M. Jean Arthuis, président, a rappelé que chaque année le Sénat publiait un rapport sur le contrôle de l'application des lois, et que les commissions étaient chargées d'établir un bilan de la parution des textes règlementaires d'application des mesures législatives votées par le Parlement dont elles avaient été saisies au fond, ce bilan faisant traditionnellement l'objet d'une communication dans chaque commission, qui est annexée au rapport annuel.
Il a ensuite fait part de ses observations, en précisant qu'avec la LOLF, les commissaires des finances avaient une obligation renforcée de contrôle budgétaire.
S'agissant des textes de loi « ordinaires », il a constaté, au plan statistique, que la tendance à l'amélioration des délais de parution, observée lors du précédent contrôle se confirmait. Le taux de publication des textes d'application pris sur les douze derniers mois se situait légèrement au-dessus de 50 %, pour atteindre un taux global d'application des lois promulguées égal à 80 % pour l'ensemble, et proche de 90 % pour les lois antérieures au 1er octobre 2004
Il a relevé que ce taux cachait nécessairement des disparités importantes. A titre d'exemple, il a évoqué la loi d'orientation pour le développement économique, social et culturel de la Polynésie française, votée en 1994, qui faisait toujours l'objet d'un suivi, alors qu'à l'opposé, la loi de finances pour 2002 (n° 2001-1275 du 28 décembre 2001) était désormais entièrement applicable. Par ailleurs, un certain nombre de blocages, qui persistaient, semblaient également être en voie d'être levés.

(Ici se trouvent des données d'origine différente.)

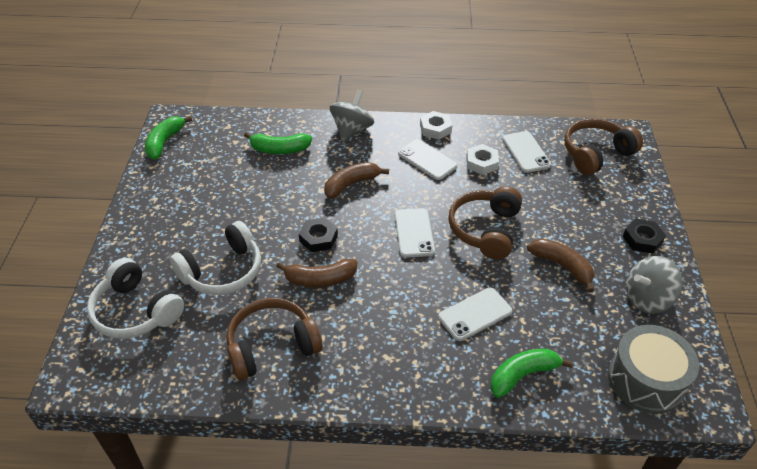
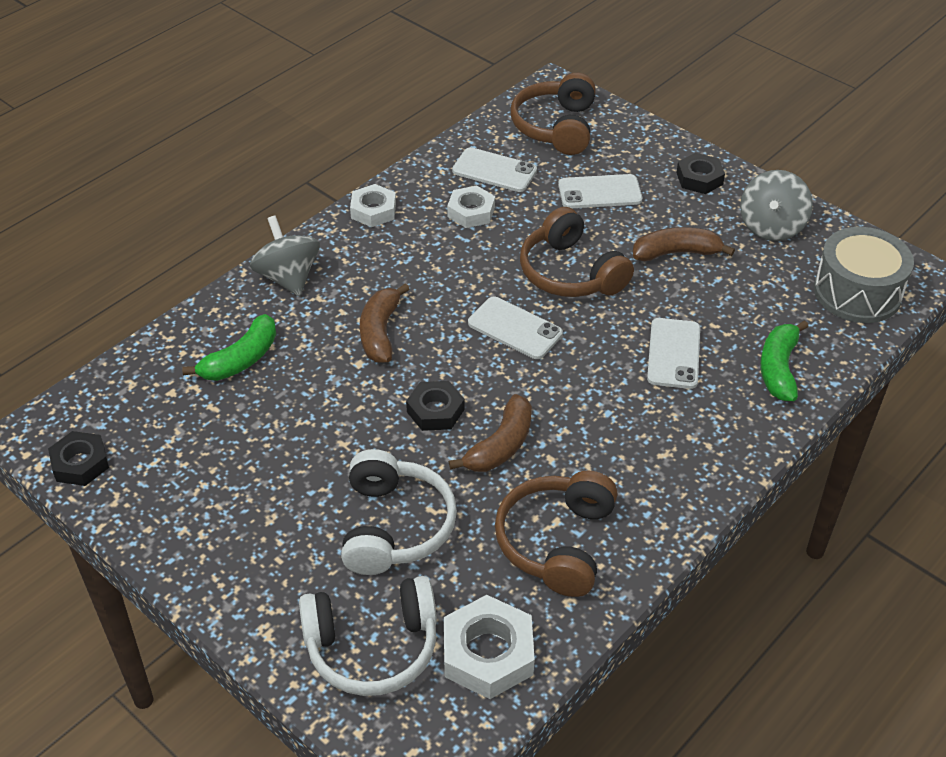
camera: 50 degrees left, 0 degrees up
green banana [145,116,192,159] -> black nut [48,431,109,486]
white phone [398,139,457,180] -> white phone moved to [558,174,642,208]
none -> white nut [444,595,535,699]

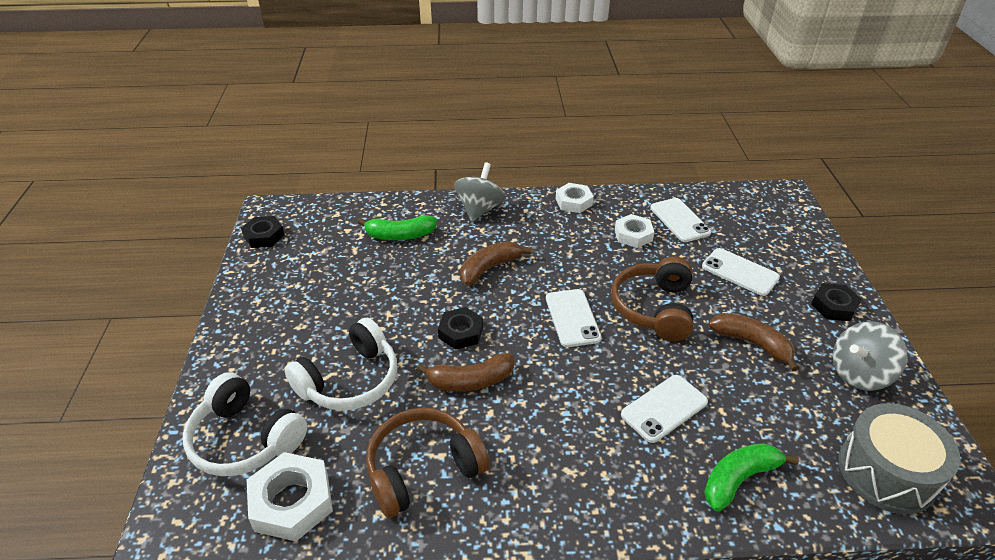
camera: 45 degrees right, 5 degrees down
brown headphones [511,73,596,155] -> none

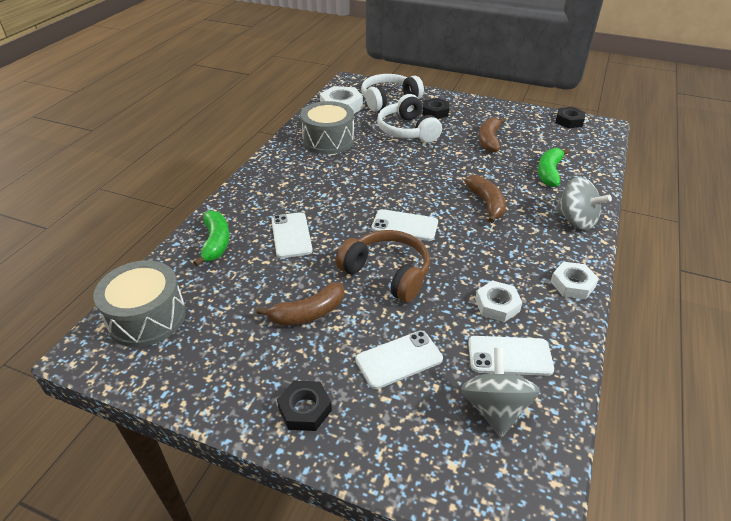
camera: 115 degrees right, 0 degrees up
brown headphones [366,408,490,518] -> grey drum [300,101,354,154]
brown banana [416,353,514,392] -> brown banana moved to [479,117,506,153]
black nut [438,307,483,350] -> black nut moved to [423,98,449,119]
grey spinning top [833,321,907,391] -> grey spinning top moved to [461,348,540,437]

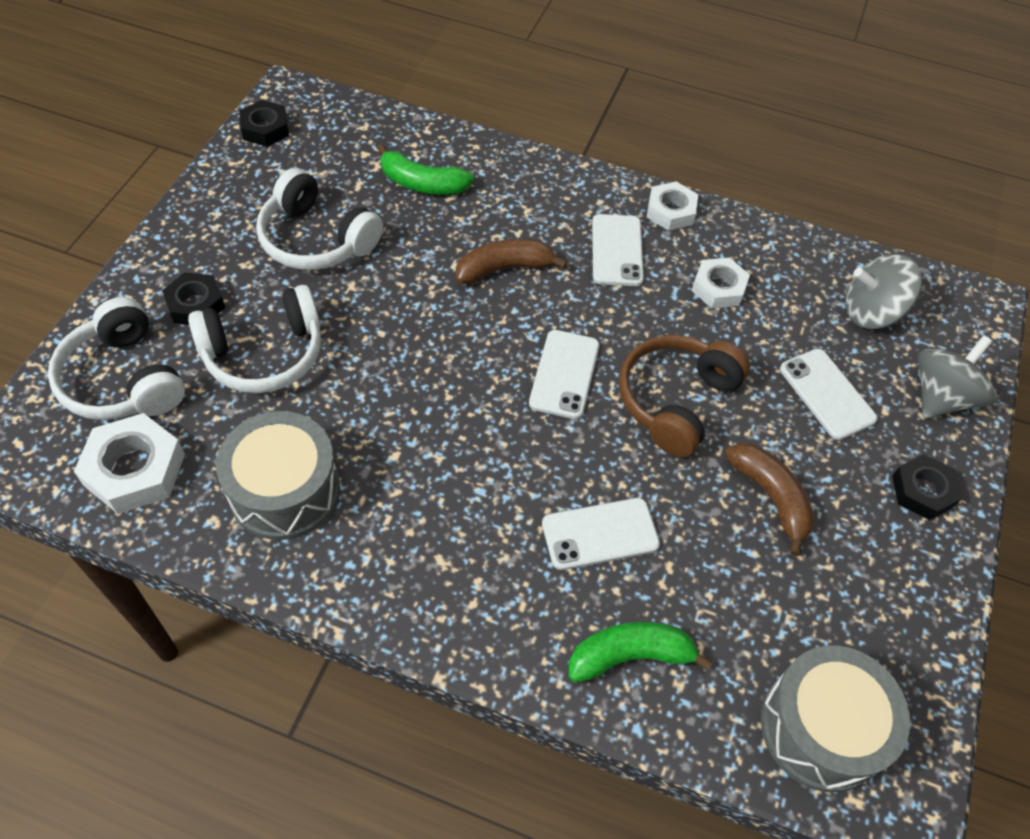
camera: 95 degrees left, 15 degrees up
white phone [468,336,554,376] -> white phone moved to [592,214,644,286]
brown banana [479,117,506,153] -> white headphones [256,168,383,270]
grey spinning top [555,177,612,230] -> grey spinning top moved to [918,335,997,418]

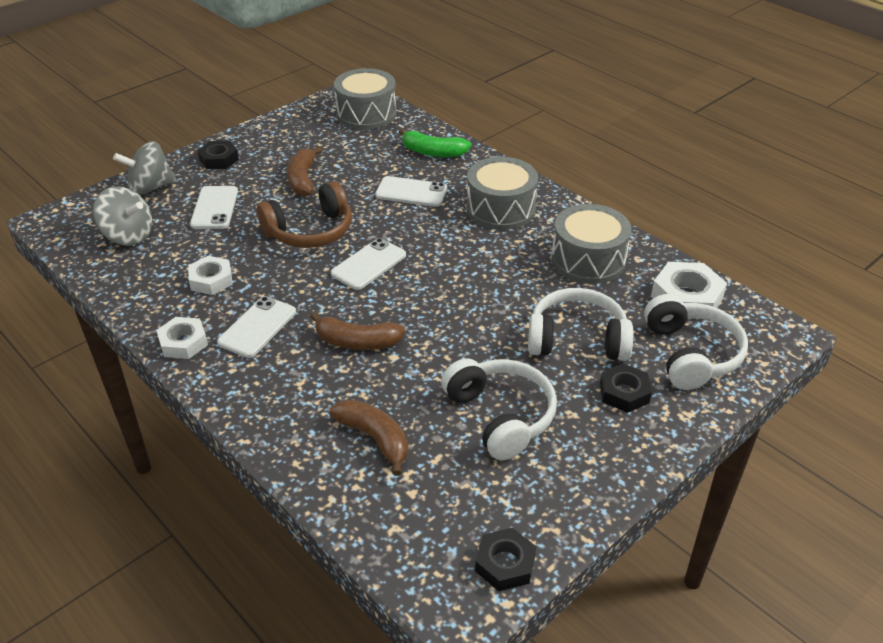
camera: 150 degrees left, 15 degrees down
green banana [377,144,474,195] -> brown banana [329,399,408,476]
none -> grey drum [466,157,538,230]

Concernant les lois promulguées à compter du 1er octobre 2004, M. Jean Arthuis, président, a noté que les deux lois de finances votées fin 2004, loi de finances initiale pour 2005 et loi de finances rectificative pour 2004, avaient reçu les deux tiers des textes règlementaires attendus. Il a constaté, par ailleurs, que les contacts pris avec les ministères signataires laissaient augurer une pleine applicabilité des mesures envisagées dans un délai assez court.

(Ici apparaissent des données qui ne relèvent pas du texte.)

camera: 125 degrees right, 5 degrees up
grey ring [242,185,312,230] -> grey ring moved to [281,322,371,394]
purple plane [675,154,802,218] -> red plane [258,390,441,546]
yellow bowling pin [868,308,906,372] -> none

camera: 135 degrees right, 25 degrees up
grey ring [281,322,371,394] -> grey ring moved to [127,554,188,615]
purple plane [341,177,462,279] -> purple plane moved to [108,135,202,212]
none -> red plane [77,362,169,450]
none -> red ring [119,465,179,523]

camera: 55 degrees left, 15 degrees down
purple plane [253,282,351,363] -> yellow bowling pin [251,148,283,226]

Au titre des textes en instance, M. Jean Arthuis, président,a évoqué le décret en Conseil d'Etat précisant les conditions de fonctionnement du Conseil des prélèvements obligatoires (CPO) ainsi que les modalités de suppression du Conseil des impôts. Il a regretté que ce décret ne soit toujours pas publié à ce jour, alors que la loi prévoyait explicitement l'entrée en vigueur du Conseil à compter du 1er octobre 2005 et que la presse évoquait déjà son programme de travail. Il a rappelé que la commission avait été à l'origine de la création du CPO et, qu'en conséquence, il veillerait avec une attention toute particulière à ce que le décret soit pris dans les meilleurs délais et que le retard soit le plus réduit possible.

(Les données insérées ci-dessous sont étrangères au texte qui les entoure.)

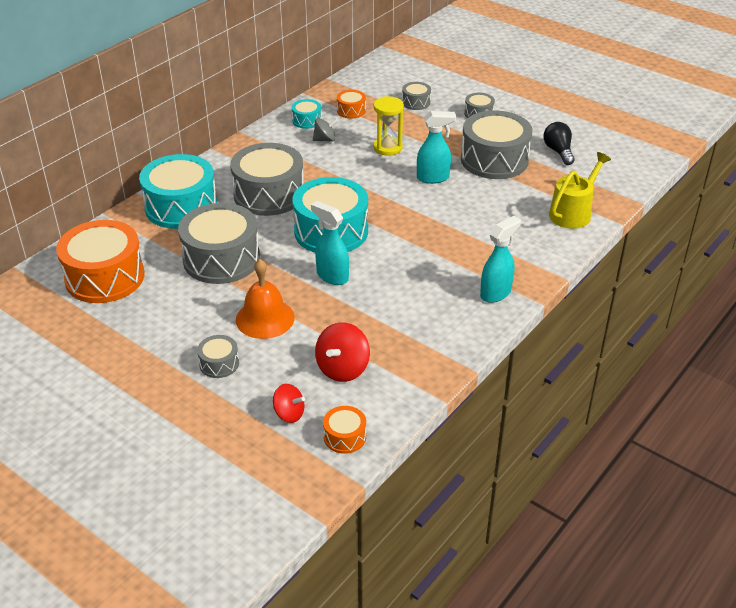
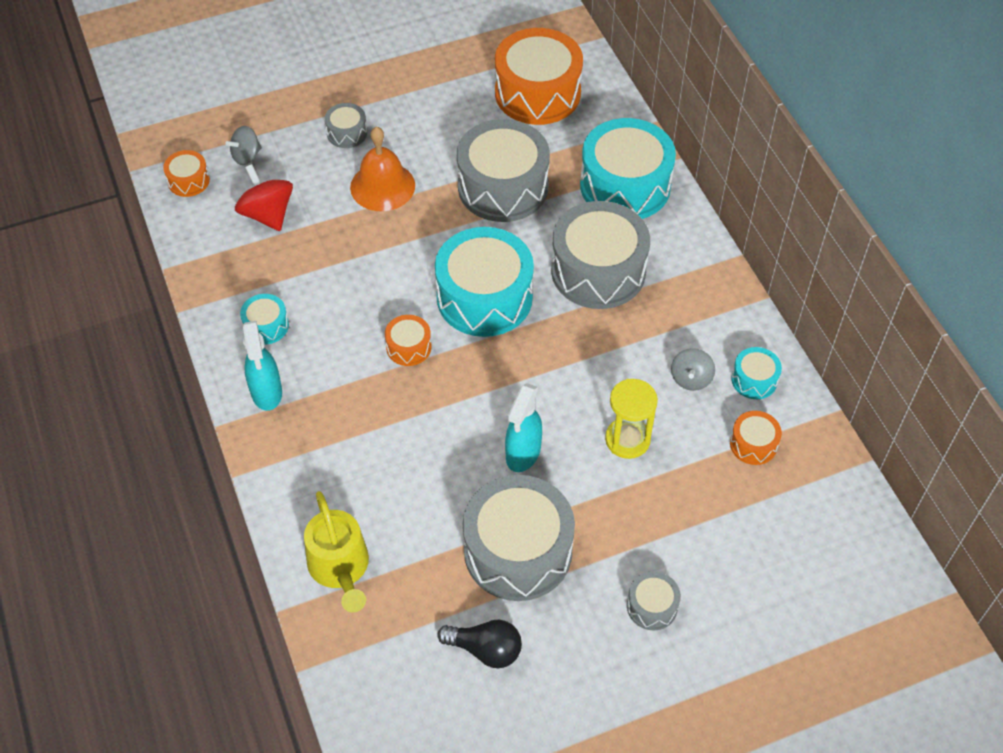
camera: 120 degrees right, 15 degrees up
red spinning top [273,384,305,423] -> grey spinning top [225,126,262,165]
turquoise spray bottle [311,201,349,285] -> none
grey drum [402,82,431,110] -> none
none -> turquoise drum [240,294,289,344]
none -> orange drum [385,315,431,366]

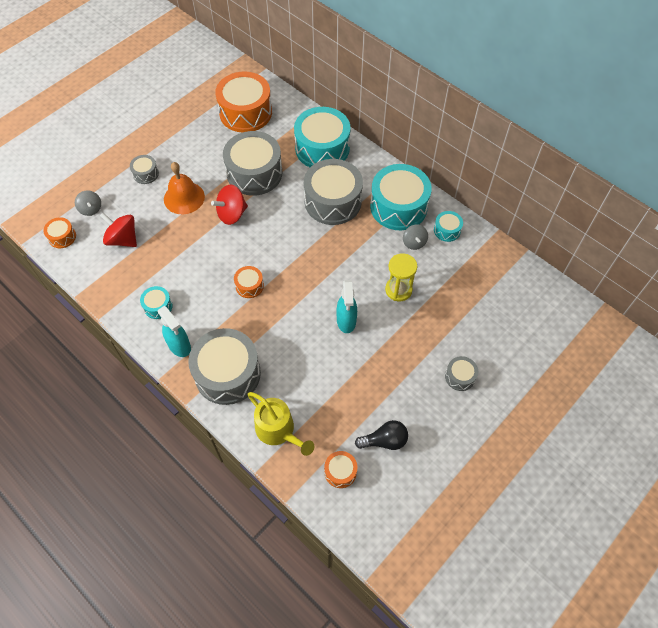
camera: 25 degrees left, 5 degrees up
grey spinning top [225,126,262,165] -> grey spinning top turned 60 degrees counterclockwise [75,190,101,216]
turquoise drum [435,227,534,337] -> turquoise drum moved to [370,164,432,230]
grey drum [463,475,575,601] -> grey drum moved to [188,328,261,405]
orange drum [730,411,782,465] -> orange drum moved to [324,451,357,488]
none -> red spinning top [211,185,248,225]

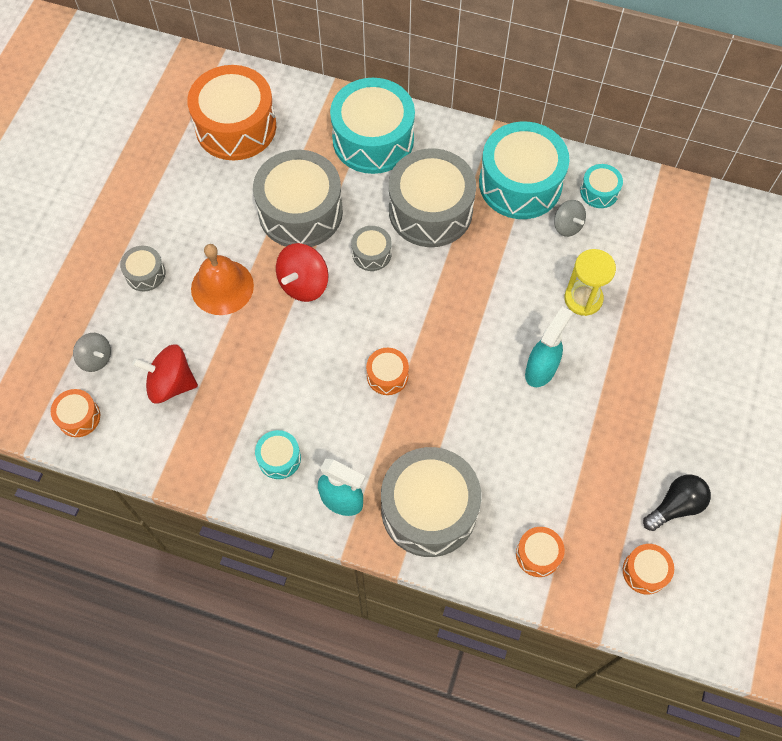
camera: 25 degrees left, 5 degrees up
yellow watering can [247,392,314,456] -> orange drum [516,527,565,577]
turquoise spray bottle [337,280,357,333] -> turquoise spray bottle turned 120 degrees counterclockwise [525,306,572,387]
grey drum [445,356,478,391] -> grey drum moved to [351,226,392,271]

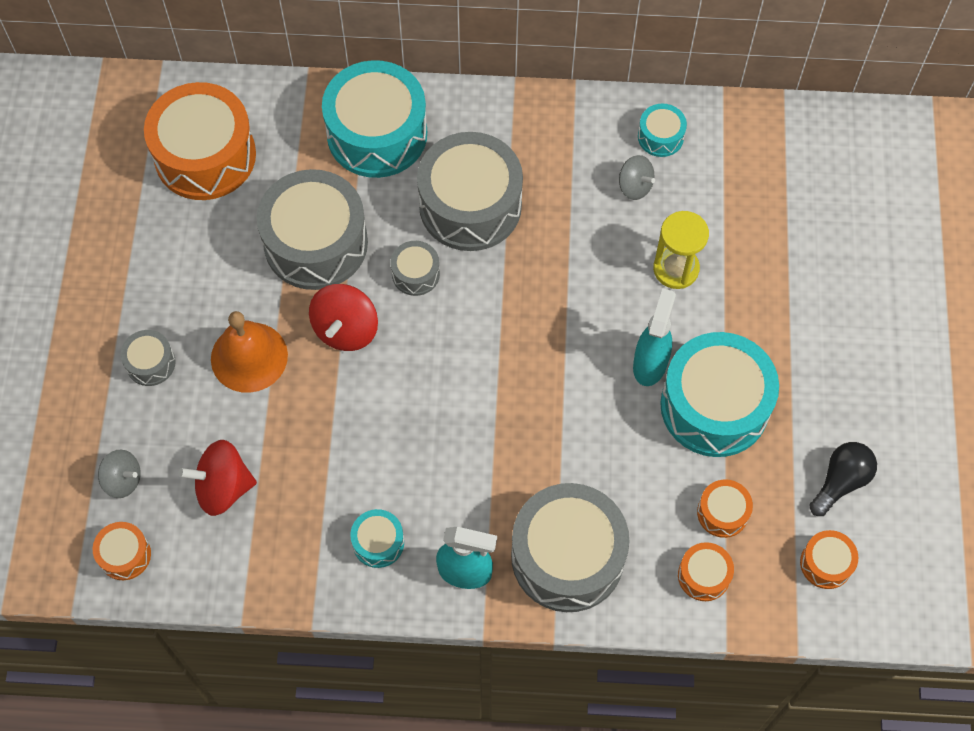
camera: 15 degrees left, 0 degrees up
orange drum [366,348,409,395] -> orange drum moved to [697,480,753,538]
turquoise drum [479,122,569,219] -> turquoise drum moved to [660,332,779,457]

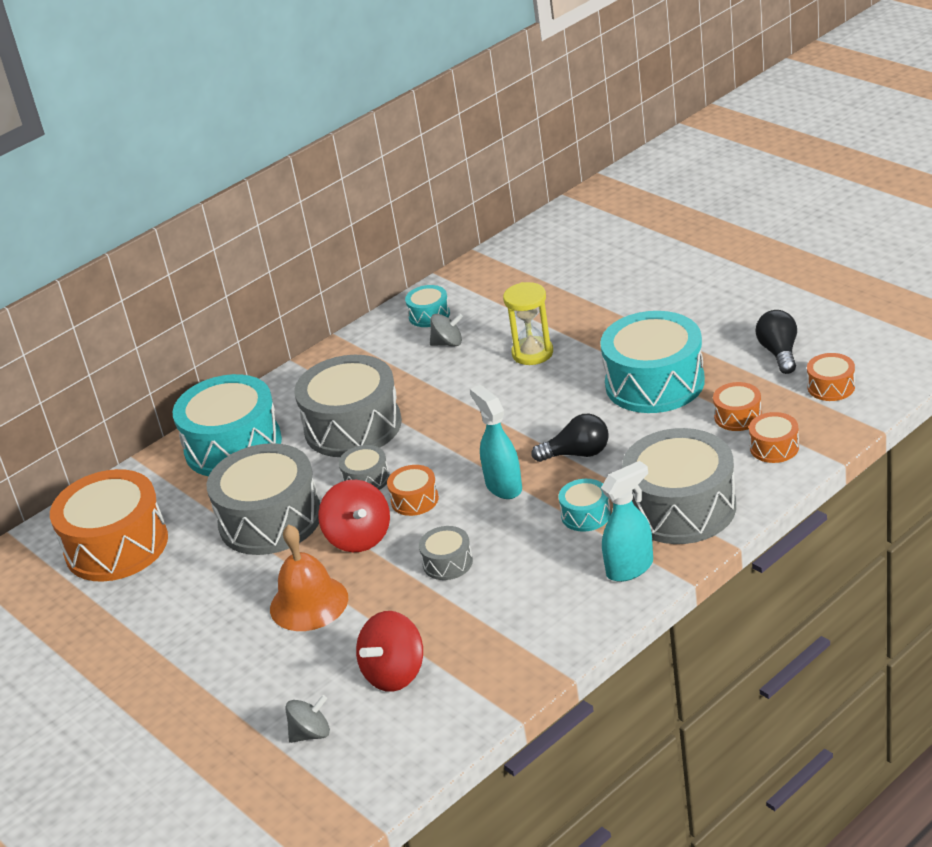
camera: 40 degrees left, 30 degrees down
orange drum [93,522,151,580] -> orange drum moved to [387,465,439,516]
grey drum [120,330,176,386] -> grey drum moved to [419,526,473,580]
turquoise drum [350,509,404,568] -> turquoise drum moved to [559,479,611,532]
turquoise spray bottle [633,288,676,386] -> turquoise spray bottle moved to [470,385,522,499]
none -> black light bulb [531,414,609,462]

M. Jean Arthuis, président, a ensuite constaté que le nombre toujours élevé -14 en 2004, 11 en 2005- de demandes de textes règlementaires devenant sans objet posait la question du recours trop fréquent à un encadrement règlementaire, alors que le texte même de la loi était suffisant pour son application directe, ou que les pratiques « sur le terrain » ne posaient pas de problème particulier.
En conclusion, M. Jean Arthuis, président, s'est félicité que les nouvelles pratiques vertueuses entrevues l'an dernier semblaient vouloir se pérenniser et que celles-ci, combinées à une meilleure préparation en amont des textes soumis au Parlement et à un contrôle toujours plus présent, participaient à une meilleure lisibilité de l'action gouvernementale. Il a souhaité voir, dans cette tendance, certains effets de la mise en oeuvre de la LOLF qui, d'ores et déjà, impliquaient de nouveaux comportements pour rendre plus efficientes les missions de la politique engagée.
La commission a alors donné acte à M. Jean Arthuis, président, de sa communication.